→ **Task brief**: Reproduce, line for line and character for character, the text that follows each of the entries below. Omit the pictures from your response.

→ **Material supplied**:

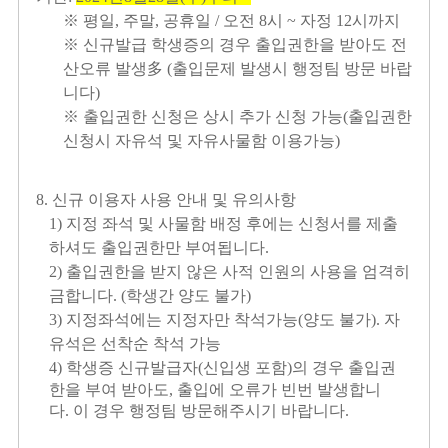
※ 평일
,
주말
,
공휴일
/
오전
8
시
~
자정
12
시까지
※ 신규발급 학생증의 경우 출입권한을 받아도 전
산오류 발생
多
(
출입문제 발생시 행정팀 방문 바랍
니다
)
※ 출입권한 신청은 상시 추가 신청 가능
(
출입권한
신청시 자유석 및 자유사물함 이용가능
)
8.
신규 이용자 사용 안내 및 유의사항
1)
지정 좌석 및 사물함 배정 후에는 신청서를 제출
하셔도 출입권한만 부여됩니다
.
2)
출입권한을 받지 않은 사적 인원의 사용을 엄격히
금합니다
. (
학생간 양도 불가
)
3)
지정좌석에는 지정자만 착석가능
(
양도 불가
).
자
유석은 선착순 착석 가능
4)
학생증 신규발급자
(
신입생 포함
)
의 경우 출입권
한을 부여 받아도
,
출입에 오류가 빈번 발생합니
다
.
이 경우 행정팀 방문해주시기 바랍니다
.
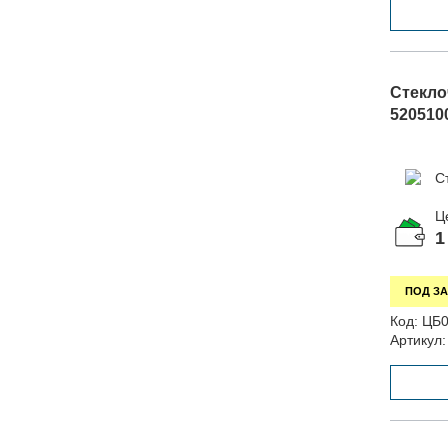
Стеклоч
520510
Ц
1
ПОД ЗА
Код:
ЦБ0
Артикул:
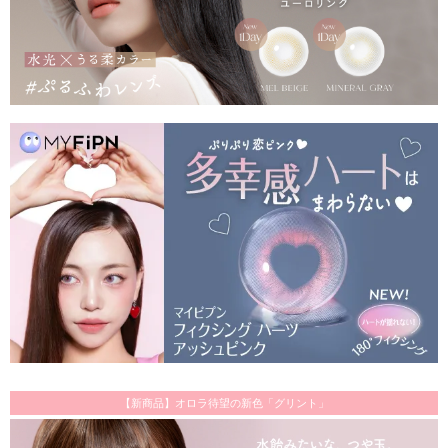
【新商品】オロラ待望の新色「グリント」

→ **Task output**:
※ 평일
,
주말
,
공휴일
/
오전
8
시
~
자정
12
시까지
※ 신규발급 학생증의 경우 출입권한을 받아도 전
산오류 발생
多
(
출입문제 발생시 행정팀 방문 바랍
니다
)
※ 출입권한 신청은 상시 추가 신청 가능
(
출입권한
신청시 자유석 및 자유사물함 이용가능
)
8.
신규 이용자 사용 안내 및 유의사항
1)
지정 좌석 및 사물함 배정 후에는 신청서를 제출
하셔도 출입권한만 부여됩니다
.
2)
출입권한을 받지 않은 사적 인원의 사용을 엄격히
금합니다
. (
학생간 양도 불가
)
3)
지정좌석에는 지정자만 착석가능
(
양도 불가
).
자
유석은 선착순 착석 가능
4)
학생증 신규발급자
(
신입생 포함
)
의 경우 출입권
한을 부여 받아도
,
출입에 오류가 빈번 발생합니
다
.
이 경우 행정팀 방문해주시기 바랍니다
.
Стеклоч
520510
Ц
1
ПОД ЗА
Код:
ЦБ0
Артикул:
【新商品】オロラ待望の新色「グリント」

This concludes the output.